The response should be the records below, repeated exactly, with each picture left out.

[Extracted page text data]

● ● ● ●

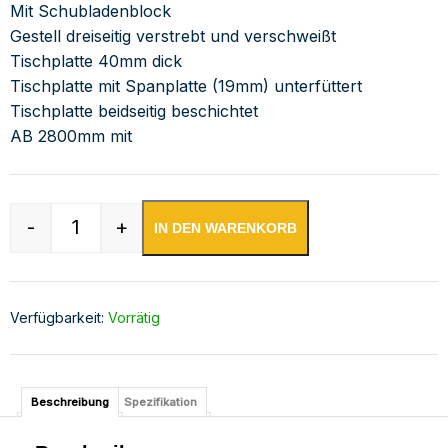
Mit Schubladenblock
Gestell dreiseitig verstrebt und verschweißt
Tischplatte 40mm dick
Tischplatte mit Spanplatte (19mm) unterfüttert
Tischplatte beidseitig beschichtet
AB 2800mm mit
-
+
IN DEN WARENKORB
Edelstahl Arbeitstisch mit Aufkantung und Schu
Verfügbarkeit:
Vorrätig
Beschreibung
Spezifikation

● ● ● ●

Result:
Mit Schubladenblock
Gestell dreiseitig verstrebt und verschweißt
Tischplatte 40mm dick
Tischplatte mit Spanplatte (19mm) unterfüttert
Tischplatte beidseitig beschichtet
AB 2800mm mit
-
+
IN DEN WARENKORB
Edelstahl Arbeitstisch mit Aufkantung und Schu
Verfügbarkeit:
Vorrätig
Beschreibung
Spezifikation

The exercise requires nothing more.